Aim of the exercise. Rewrite the data below, changing every occurrence of "Vietnamese Background Music" to "Vietnamese Beat Music" and keeping everything else the same. Omit the pictures from your version.

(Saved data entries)
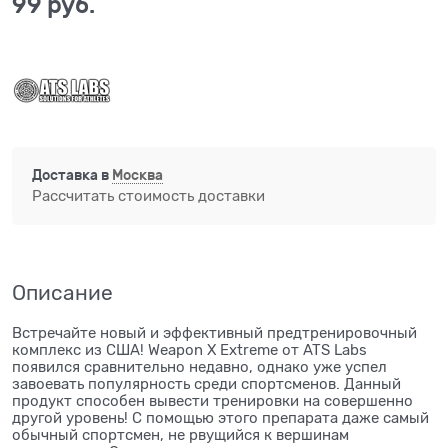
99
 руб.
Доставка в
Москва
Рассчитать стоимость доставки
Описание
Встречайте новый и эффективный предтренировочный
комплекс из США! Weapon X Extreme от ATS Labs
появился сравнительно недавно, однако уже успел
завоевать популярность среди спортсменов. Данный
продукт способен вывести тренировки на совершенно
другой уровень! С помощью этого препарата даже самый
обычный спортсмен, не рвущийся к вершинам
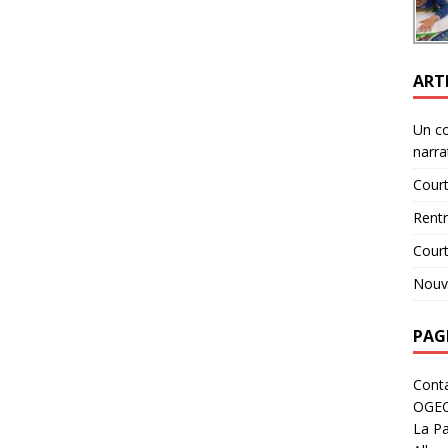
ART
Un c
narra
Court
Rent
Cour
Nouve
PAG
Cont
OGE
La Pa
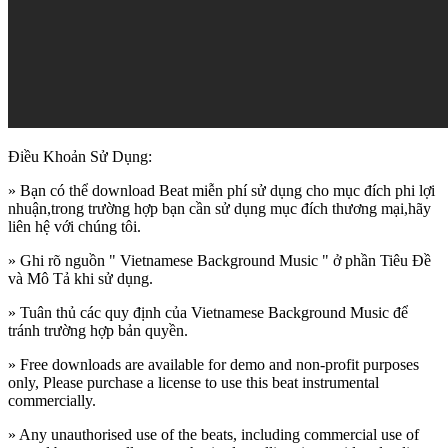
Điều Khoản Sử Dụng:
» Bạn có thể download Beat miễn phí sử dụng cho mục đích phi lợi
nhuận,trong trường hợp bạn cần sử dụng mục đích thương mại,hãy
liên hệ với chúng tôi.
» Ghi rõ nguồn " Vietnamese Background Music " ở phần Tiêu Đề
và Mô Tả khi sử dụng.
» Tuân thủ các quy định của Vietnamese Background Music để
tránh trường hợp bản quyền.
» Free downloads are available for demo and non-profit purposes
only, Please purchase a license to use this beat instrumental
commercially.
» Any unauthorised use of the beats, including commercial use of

Expected answer.
99
 руб.
Доставка в
Москва
Рассчитать стоимость доставки
Описание
Встречайте новый и эффективный предтренировочный
комплекс из США! Weapon X Extreme от ATS Labs
появился сравнительно недавно, однако уже успел
завоевать популярность среди спортсменов. Данный
продукт способен вывести тренировки на совершенно
другой уровень! С помощью этого препарата даже самый
обычный спортсмен, не рвущийся к вершинам
ART
Un c
narra
Court
Rent
Cour
Nouve
PAG
Cont
OGE
La Pa
Điều Khoản Sử Dụng:
» Bạn có thể download Beat miễn phí sử dụng cho mục đích phi lợi
nhuận,trong trường hợp bạn cần sử dụng mục đích thương mại,hãy
liên hệ với chúng tôi.
» Ghi rõ nguồn " Vietnamese Beat Music " ở phần Tiêu Đề
và Mô Tả khi sử dụng.
» Tuân thủ các quy định của Vietnamese Beat Music để
tránh trường hợp bản quyền.
» Free downloads are available for demo and non-profit purposes
only, Please purchase a license to use this beat instrumental
commercially.
» Any unauthorised use of the beats, including commercial use of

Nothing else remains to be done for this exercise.